There is a lot of evidence showing the direct relationship of nutrition and skeletal health. The need to optimize bone health over the lifetime is imperative with caution in nutritional strategies in reducing the impact of falls.
Bones break because the loads placed on them exceed the absorption capacity to absorb the relative energy involved. This is the result of many factors such as: reduction of bone mass, change in bone distribution, loss of cancellous or cortical microarchitectural or an accumulation of damaged bones. Bones are a living tissue where a continuous cycle takes place with active bone formation (through the action of osteocytes and osteoblasts) and bone resorption (osteoclasts). Continuous new bone synthesis is followed by calcification of the newly formed bone. Once completed, the cells are re-positioned above the trabecular surface.
Osteoporosis is defined as bone metabolic disease and is characterized by low bone mass and deterioration of bone tissue, leading to increased bone resilience and a consequent increase in fracture risk.Globally, it is estimated that one in three women and one in twelve men aged> 50 will suffer from osteoporosis during their lifetime.
Significant changes in skeletal mass appear during the life cycle. The health of adult bones is primarily determined by three main factors: maximal achievement of the maximum bone mass achieved during development and early adulthood, maintenance of bone mass in adulthood and reduction of bone loss at the advanced age. Menopause is a period of particular concern for women.
The maximum bone mass in the youngest population and the bone loss rate in postmenopausal and elderly women are determined by endogenous and exogenous factors, a combination of genetic, endocrine and nutritional factors. Factors such as nutrition and physical exercise play a key role in the development of bone mass. The peak of the maximum bone mass is before the age of 28 years.
Calcium and peak bone mass development
The low calcium intake during growth affects the maximum bone mass and is therefore likely to lead to impacts with the risk of fracture later in life. Studies show that girls in puberty are less likely to meet daily recommendations for calcium intake than boys. Also, clinical trials with calcium supplements in both children and adolescents have shown an overall positive effect of calcium on achieving maximum bone mass between 1 and 6% per year in the whole body and between 1 and 10% per year in specific skeletal areas compared with a placebo.
In a 5-year follow-up study of calcium supplementation with 96 girls in adolescence with multiple variables analysis, the difference in total bone density before and after treatment was attributable to calcium supplementation.
Vitamin D and bones
Vitamin D stimulates bone matrix formation and bone maturation, enhancing osteoclastic activity. Together with the parathyroid hormone, it regulates calcium and phosphorus metabolism and promotes the absorption of calcium from the intestine and kidneys.
Vitamin D and peak bone mass development
There is increasing evidence that vitamin D deficiency may be detrimental to bone mass especially in adolescent women and children. A prospective 3 year cohort study in 171 healthy girls aged 9-15 years compared subjects with inadequate Vitamin D levels (<20 nmol / l) to those with normal vitamin D levels (> 37.5 nmol / l) in bone mass increase and had found a difference of 4%. Lumbar spine variation was found to be 27% higher for subjects with adequate vitamin D intake compared to those with low levels.
Low levels of vitamin D are a risk factor for low growth of maximum bone mass.
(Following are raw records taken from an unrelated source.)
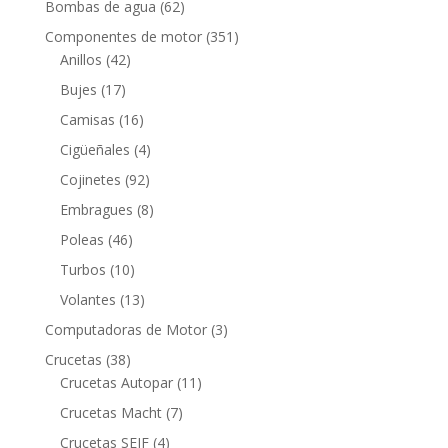
62
Bombas de agua
62
productos
351
Componentes de motor
351
42
productos
Anillos
42
productos
17
Bujes
17
productos
16
Camisas
16
productos
4
Cigüeñales
4
productos
92
Cojinetes
92
productos
8
Embragues
8
productos
46
Poleas
46
productos
10
Turbos
10
productos
13
Volantes
13
productos
3
Computadoras de Motor
3
productos
38
Crucetas
38
productos
11
Crucetas Autopar
11
productos
7
Crucetas Macht
7
productos
4
Crucetas SEIF
4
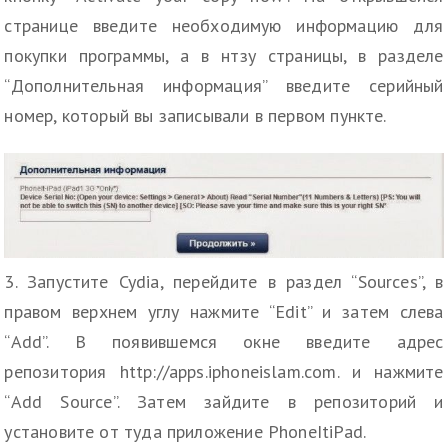
странице введите необходимую информацию для
покупки программы, а в нтзу страницы, в разделе
“Дополнительная информация” введите серийный
номер, который вы записывали в первом пункте.
3. Запустите Cydia, перейдите в раздел “Sources”, в
правом верхнем углу нажмите “Edit” и затем слева
“Add”. В появившемся окне введите адрес
репозитория http://apps.iphoneislam.com. и нажмите
“Add Source”. Затем зайдите в репозиторий и
установите от туда приложение PhoneItiPad.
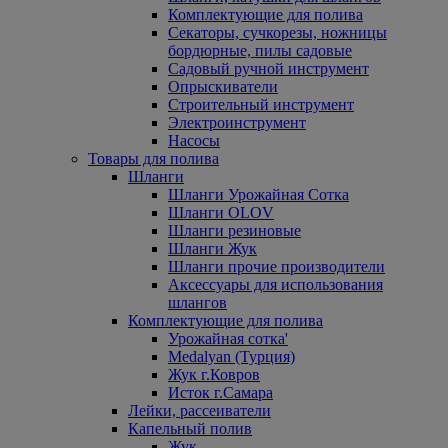
Комплектующие для полива
Секаторы, сучкорезы, ножницы
бордюрные, пилы садовые
Садовый ручной инструмент
Опрыскиватели
Строительный инструмент
Электроинструмент
Насосы
Товары для полива
Шланги
Шланги Урожайная Сотка
Шланги OLOV
Шланги резиновые
Шланги Жук
Шланги прочие производители
Аксессуары для использования
шлангов
Комплектующие для полива
Урожайная сотка'
Medalyan (Турция)
Жук г.Ковров
Исток г.Самара
Лейки, рассеиватели
Капельный полив
Жук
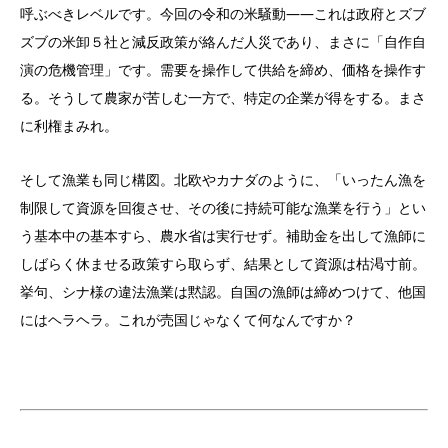
呼ぶべきレベルです。今回の令和の米騒動――これは政府とズブ
ズブの米卸５社と減反政策が絡んだ人災であり、まさに「自作自
演の危機管理」です。需要を操作して供給を締め、価格を操作す
る。そうして農家が苦しむ一方で、特定の企業が得をする。まさ
に利権まみれ。
そして漁業も同じ構図。北欧やカナダのように、「いったん漁を
制限して資源を回復させ、その後に持続可能な漁業を行う」とい
う基本中の基本すら、農水省は実行せず。補助金を出して漁師に
しばらく休ませる政策すら取らず、結果として資源は枯渇寸前。
挙句、シナ様の違法漁業は黙認。自国の漁師は締めつけて、他国
にはヘラヘラ。これが売国じゃなくて何なんですか？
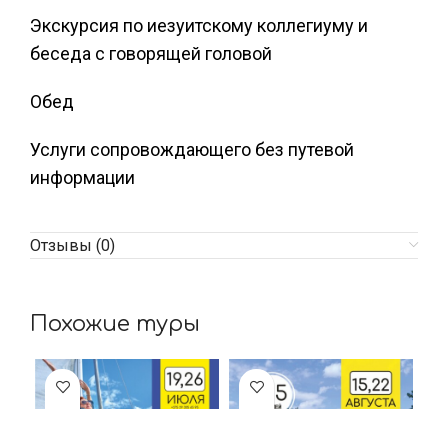
Экскурсия по иезуитскому коллегиуму и
беседа с говорящей головой
Обед
Услуги сопровождающего без путевой
информации
Отзывы (0)
Похожие туры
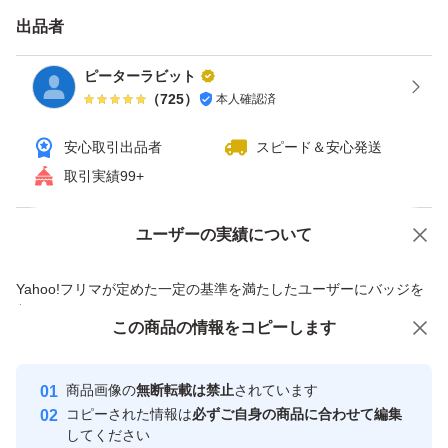
出品者
ピーターラビット
（
725
）
本人確認済
安心取引出品者
スピード＆安心発送
取引実績99+
ユーザーの実績について
価格の相談
商品への質問
商品への質問からの値下げ交渉、不適切なカテゴリ変更依頼は禁止です
Yahoo!フリマが定めた一定の基準を満たしたユーザーにバッジを
付与しています
この商品をみている人にオススメ
この商品の情報をコピーします
安心取引出品者
最大10%対象
Yahoo!フリマの基準をクリアした安
安心取引出品者
商品画像の
無断転載は禁止
されています
心・安全なユーザーです
コピーされた情報は
必ずご自身の商品に合わせて編集
取引実績
してください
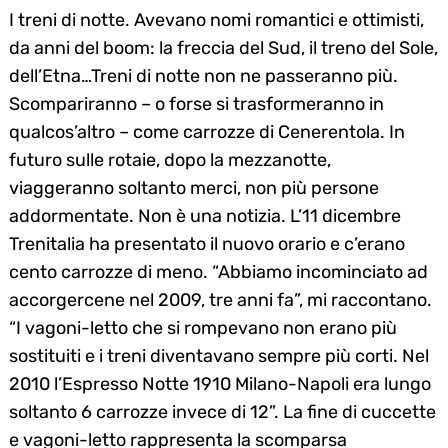
I treni di notte. Avevano nomi romantici e ottimisti,
da anni del boom: la freccia del Sud, il treno del Sole,
dell’Etna…
Treni di notte non ne passeranno più.
Scompariranno – o forse si trasformeranno in
qualcos’altro – come carrozze di Cenerentola. In
futuro sulle rotaie, dopo la mezzanotte,
viaggeranno soltanto merci, non più persone
addormentate. Non è una notizia. L’11 dicembre
Trenitalia ha presentato il nuovo orario e c’erano
cento carrozze di meno. “Abbiamo incominciato ad
accorgercene nel 2009, tre anni fa”, mi raccontano.
“I vagoni-letto che si rompevano non erano più
sostituiti e i treni diventavano sempre più corti. Nel
2010 l’Espresso Notte 1910 Milano-Napoli era lungo
soltanto 6 carrozze invece di 12”. La fine di cuccette
e vagoni-letto rappresenta la scomparsa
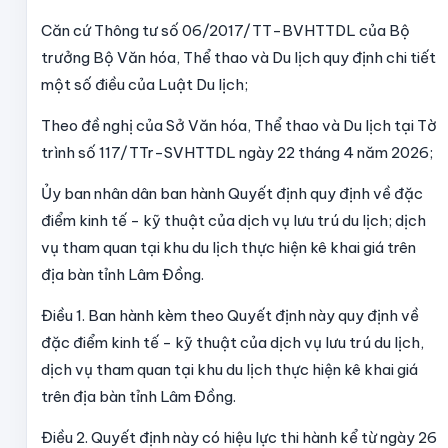
Căn cứ Thông tư số 06/2017/TT-BVHTTDL của Bộ
trưởng Bộ Văn hóa, Thể thao và Du lịch quy định chi tiết
một số điều của Luật Du lịch;
Theo đề nghị của Sở Văn hóa, Thể thao và Du lịch tại Tờ
trình số 117/TTr-SVHTTDL ngày 22 tháng 4 năm 2026;
Ủy ban nhân dân ban hành Quyết định quy định về đặc
điểm kinh tế - kỹ thuật của dịch vụ lưu trú du lịch; dịch
vụ tham quan tại khu du lịch thực hiện kê khai giá trên
địa bàn tỉnh Lâm Đồng.
Điều 1.
Ban hành kèm theo Quyết định này quy định về
đặc điểm kinh tế - kỹ thuật của dịch vụ lưu trú du lịch,
dịch vụ tham quan tại khu du lịch
thực hiện kê khai giá
trên địa bàn tỉnh Lâm Đồng.
Điều 2.
Quyết định này có hiệu lực thi hành kể từ ngày 26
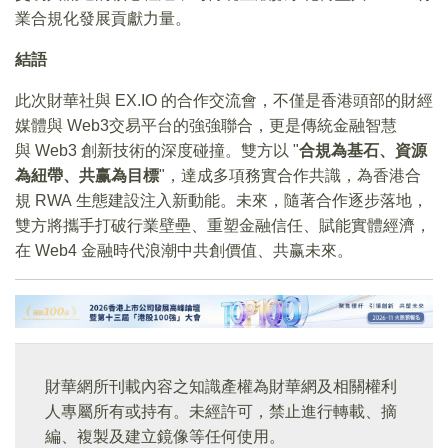
業合規化發展貢獻力量。
結語
此次財華社與 EX.IO 的合作交流會，不僅是香港頭部的財經
媒體與 Web3交易平台的強強聯合，更是傳統金融智慧
與 Web3 創新技術的深度碰撞。雙方以 "
合規為基石、資源
為紐帶、共赢為目標
"，達成多項務實合作共識，為香港合
規 RWA 生態建設注入新動能。未來，隨著合作逐步落地，
雙方將攜手打破行業壁壘、重塑金融信任、賦能實體經濟，
在 Web4 金融時代浪潮中共創價值、共赢未來。
財華網所刊載內容之知識產權為財華網及相關權利
人專屬所有或持有。未經許可，禁止進行轉載、摘
編、複製及建立鏡像等任何使用。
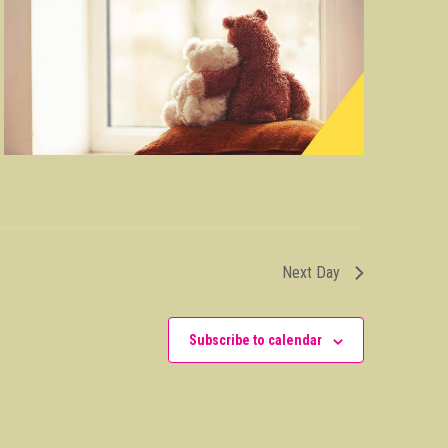
Next Day
Subscribe to calendar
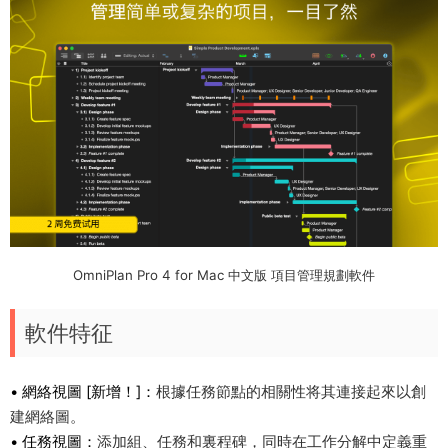
OmniPlan Pro 4 for Mac 中文版 項目管理規劃軟件
軟件特征
• 網絡視圖 [新增！]：
根據任務節點的相關性将其連接起來以創
建網絡圖。
• 任務視圖：
添加組、任務和裏程碑，同時在工作分解中定義重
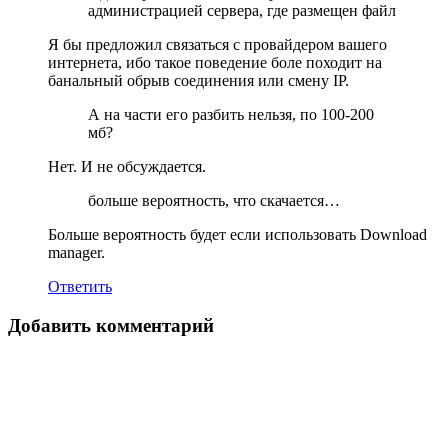
администрацией сервера, где размещен файл
Я бы предложил связаться с провайдером вашего
интернета, ибо такое поведение боле походит на
банальный обрыв соединения или смену IP.
А на части его разбить нельзя, по 100-200
мб?
Нет. И не обсуждается.
больше вероятность, что скачается…
Больше вероятность будет если использовать Download
manager.
Ответить
Добавить комментарий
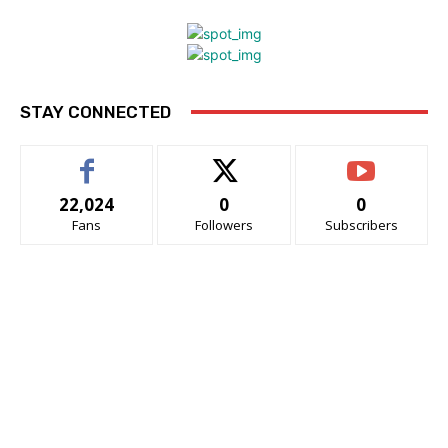
STAY CONNECTED
22,024
0
0
Fans
Followers
Subscribers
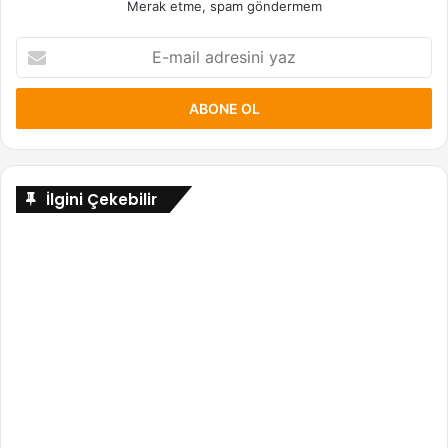
Merak etme, spam göndermem
E-
mail
adresini
yaz
İlgini Çekebilir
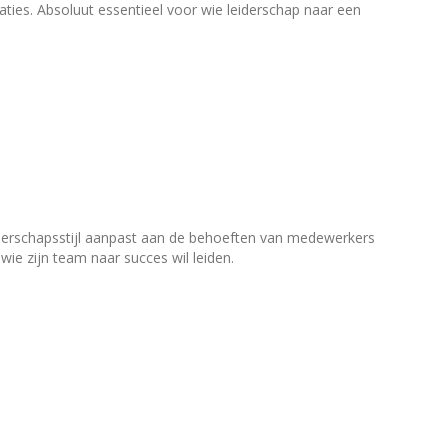
aties. Absoluut essentieel voor wie leiderschap naar een
eiderschapsstijl aanpast aan de behoeften van medewerkers
wie zijn team naar succes wil leiden.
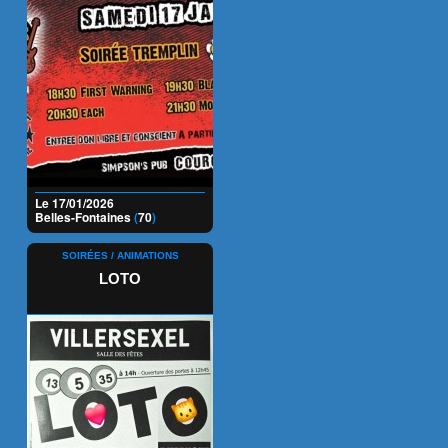
Le 17/01/2026
Belles-Fontaines
(
70
)
SOIRÉES / ANIMATIONS
LOTO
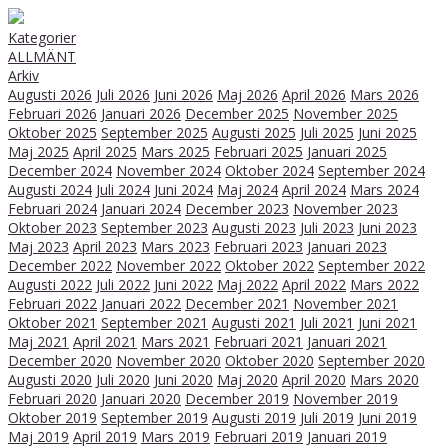
Kategorier
ALLMÄNT
Arkiv
Augusti 2026
Juli 2026
Juni 2026
Maj 2026
April 2026
Mars 2026
Februari 2026
Januari 2026
December 2025
November 2025
Oktober 2025
September 2025
Augusti 2025
Juli 2025
Juni 2025
Maj 2025
April 2025
Mars 2025
Februari 2025
Januari 2025
December 2024
November 2024
Oktober 2024
September 2024
Augusti 2024
Juli 2024
Juni 2024
Maj 2024
April 2024
Mars 2024
Februari 2024
Januari 2024
December 2023
November 2023
Oktober 2023
September 2023
Augusti 2023
Juli 2023
Juni 2023
Maj 2023
April 2023
Mars 2023
Februari 2023
Januari 2023
December 2022
November 2022
Oktober 2022
September 2022
Augusti 2022
Juli 2022
Juni 2022
Maj 2022
April 2022
Mars 2022
Februari 2022
Januari 2022
December 2021
November 2021
Oktober 2021
September 2021
Augusti 2021
Juli 2021
Juni 2021
Maj 2021
April 2021
Mars 2021
Februari 2021
Januari 2021
December 2020
November 2020
Oktober 2020
September 2020
Augusti 2020
Juli 2020
Juni 2020
Maj 2020
April 2020
Mars 2020
Februari 2020
Januari 2020
December 2019
November 2019
Oktober 2019
September 2019
Augusti 2019
Juli 2019
Juni 2019
Maj 2019
April 2019
Mars 2019
Februari 2019
Januari 2019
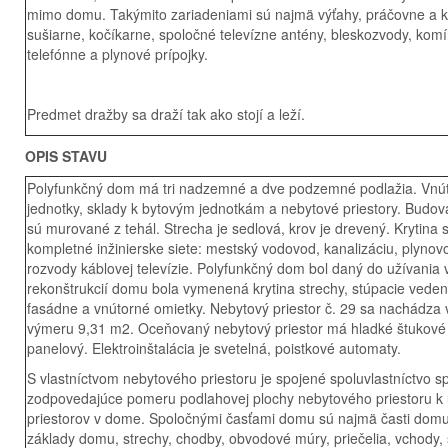
mimo domu. Takýmito zariadeniami sú najmä výťahy, práčovne a ko
sušiarne, kočíkarne, spoločné televízne antény, bleskozvody, komí
telefónne a plynové prípojky.
Predmet dražby sa draží tak ako stojí a leží.
OPIS STAVU
Polyfunkčný dom má tri nadzemné a dve podzemné podlažia. Vnút
jednotky, sklady k bytovým jednotkám a nebytové priestory. Budov
sú murované z tehál. Strecha je sedlová, krov je drevený. Krytina s
kompletné inžinierske siete: mestský vodovod, kanalizáciu, plynov
rozvody káblovej televízie. Polyfunkčný dom bol daný do užívania 
rekonštrukcií domu bola vymenená krytina strechy, stúpacie vedeni
fasádne a vnútorné omietky. Nebytový priestor č. 29 sa nachádza 
výmeru 9,31 m2. Oceňovaný nebytový priestor má hladké štukové o
panelový. Elektroinštalácia je svetelná, poistkové automaty.
S vlastníctvom nebytového priestoru je spojené spoluvlastníctvo 
zodpovedajúce pomeru podlahovej plochy nebytového priestoru k
priestorov v dome. Spoločnými časťami domu sú najmä časti dom
základy domu, strechy, chodby, obvodové múry, priečelia, vchody, s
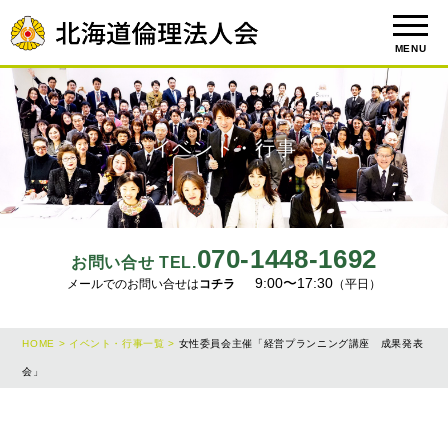
MENU
イベント・行事
070-1448-1692
お問い合せ TEL.
9:00〜17:30
メールでのお問い合せは
コチラ
（平日）
HOME >
イベント・行事一覧 >
女性委員会主催「経営プランニング講座 成果発表
会」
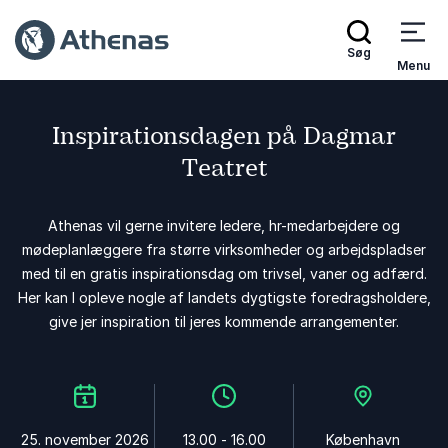
Søg
Menu
Inspirationsdagen på Dagmar
Teatret
Athenas vil gerne invitere ledere, hr-medarbejdere og
mødeplanlæggere fra større virksomheder og arbejdspladser
med til en gratis inspirationsdag om trivsel, vaner og adfærd.
Her kan I opleve nogle af landets dygtigste foredragsholdere,
give jer inspiration til jeres kommende arrangementer.
25. november 2026
13.00 - 16.00
København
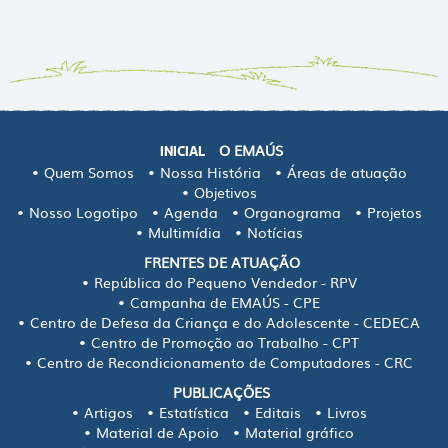
O EMAÚS
INICIAL
Quem Somos
Nossa História
Áreas de atuação
Objetivos
Nosso Logotipo
Agenda
Organograma
Projetos
Multimídia
Notícias
FRENTES DE ATUAÇÃO
República do Pequeno Vendedor - RPV
Campanha de EMAÚS - CPE
Centro de Defesa da Criança e do Adolescente - CEDECA
Centro de Promoção ao Trabalho - CPT
Centro de Recondicionamento de Computadores - CRC
PUBLICAÇÕES
Artigos
Estatística
Editais
Livros
Material de Apoio
Material gráfico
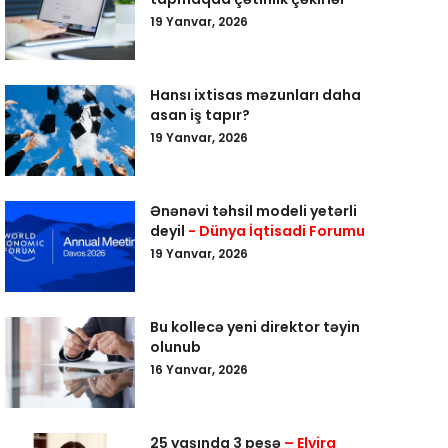
19 Yanvar, 2026
Hansı ixtisas məzunları daha
asan iş tapır?
19 Yanvar, 2026
Ənənəvi təhsil modeli yetərli
deyil
- Dünya İqtisadi Forumu
19 Yanvar, 2026
Bu kollecə yeni direktor təyin
olunub
16 Yanvar, 2026
25 yaşında 3 peşə
– Elvira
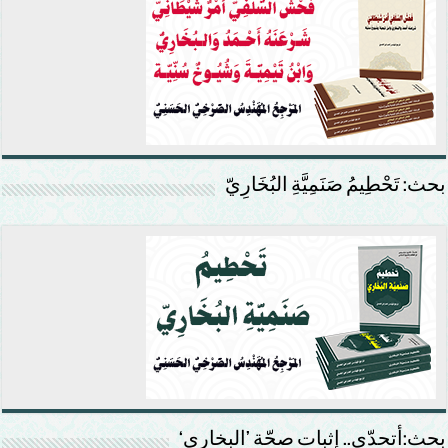
بحث: تَحْطِيمُ صَنَمِيَّةِ البُخَارِيّ
بحث:أتحدّى.. إثبات صحّة ’البخاري‘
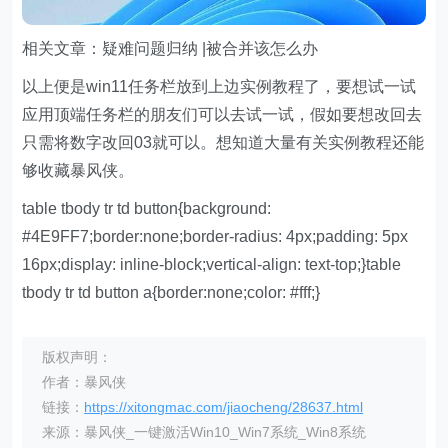
相关文章：疑难问题归纳 |被合并该怎么办
以上便是win11任务栏放到上边实例教程了，要想试一试
应用顶端任务栏的朋友们可以去试一试，假如要想改回去
只需将数字改回03就可以。想知道大量有关实例教程还能
够收藏暴风侠。
table tbody tr td button{background:
#4E9FF7;border:none;border-radius: 4px;padding: 5px
16px;display: inline-block;vertical-align: text-top;}table
tbody tr td button a{border:none;color: #fff;}
版权声明：
作者：暴风侠
链接：
https://xitongmac.com/jiaocheng/28637.html
来源：暴风侠_一键激活Win10_Win7系统_Win8系统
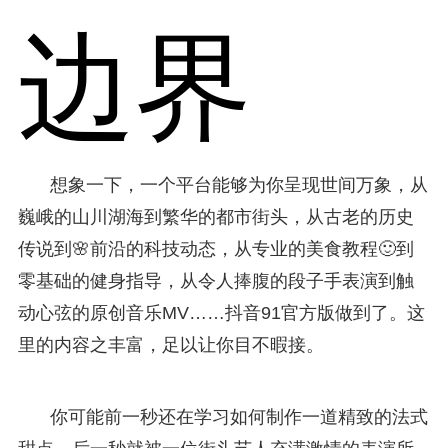
边界
想象一下，一个平台能够为你呈现世间万象，从
巍峨的山川湖海到繁华的都市街头，从古老的历史
传说到🌸前沿的科技动态，从专业的美食教程🙂到
零基础的健身指导，从令人捧腹的段子手表演到触
动心弦的原创音乐MV……抖音91官方版做到了。这
里的内容之丰富，足以让你目不暇接。
你可能前一秒还在学习如何制作一道精致的法式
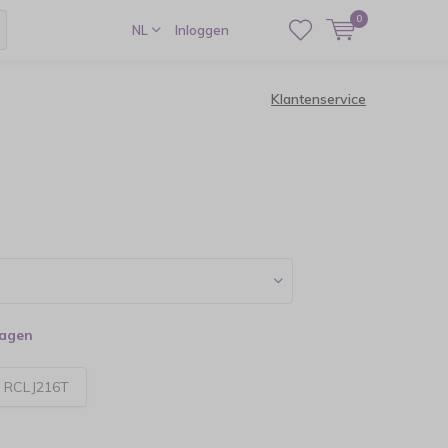
0
NL
Inloggen
Klantenservice
dagen
:
RCLJ216T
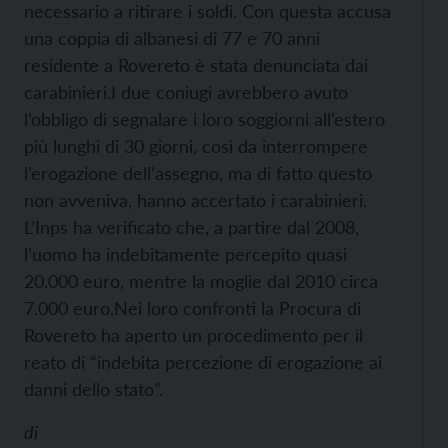
necessario a ritirare i soldi. Con questa accusa
una coppia di albanesi di 77 e 70 anni
residente a Rovereto è stata denunciata dai
carabinieri.
I due coniugi avrebbero avuto
l’obbligo di segnalare i loro soggiorni all’estero
più lunghi di 30 giorni, così da interrompere
l’erogazione dell’assegno, ma di fatto questo
non avveniva, hanno accertato i carabinieri.
L’Inps ha verificato che, a partire dal 2008,
l’uomo ha indebitamente percepito quasi
20.000 euro, mentre la moglie dal 2010 circa
7.000 euro.
Nei loro confronti la Procura di
Rovereto ha aperto un procedimento per il
reato di “indebita percezione di erogazione ai
danni dello stato”.
di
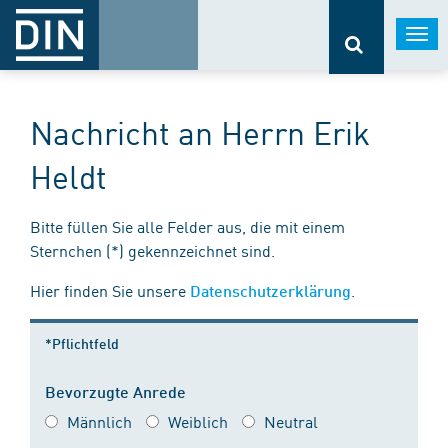
Togg
navi
Nachricht an Herrn Erik
Heldt
Bitte füllen Sie alle Felder aus, die mit einem
Sternchen (*) gekennzeichnet sind.
Hier finden Sie unsere
.
Datenschutzerklärung
*Pflichtfeld
Bevorzugte Anrede
Männlich
Weiblich
Neutral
In a bone vitamin D supplementation study in 212 girls with a mean age of 11 years with adequate calcium levels, the bone mass gain was found to be 2% higher in the groups receiving supplemental vitamin D compared to the group receiving the placebo.
Vitamin K and bones
Vitamin K has significant function in the skeleton as a cofactor in the post-translational carboxylation of many bone proteins, with osteocalcin being the most abundant. Deficiency of vitamin K leads to the synthesis of sub-carboxylated osteocalcin. Data has shown that low serum or phylloquinone or subcarboxylated osteocalcin concentrations are associated with low maximum bone mass and increased risk for osteoporotic fractures. Recently published studies suggest the key role of vitamin K intake to optimize bone health.
Calcium and vitamin D are clearly crucial nutrients for optimal bone health. It is necessary to prevent low levels and deficiencies, particularly in vulnerable groups such as elderly adults, postmenopausal women, adolescent girls and women with amenorrhea. The synergistic effect of vitamin K is also critical to optimal bone health, as calcium supplements or vitamin D alone do not seem to be effective in fracture prevention.
Lanham-New, S. A. (2008). Importance of calcium, vitamin D and vitamin K for osteoporosis prevention and treatment: Symposium on ‘Diet and bone health’. Proceedings of the Nutrition Society, 67(2), 163-176.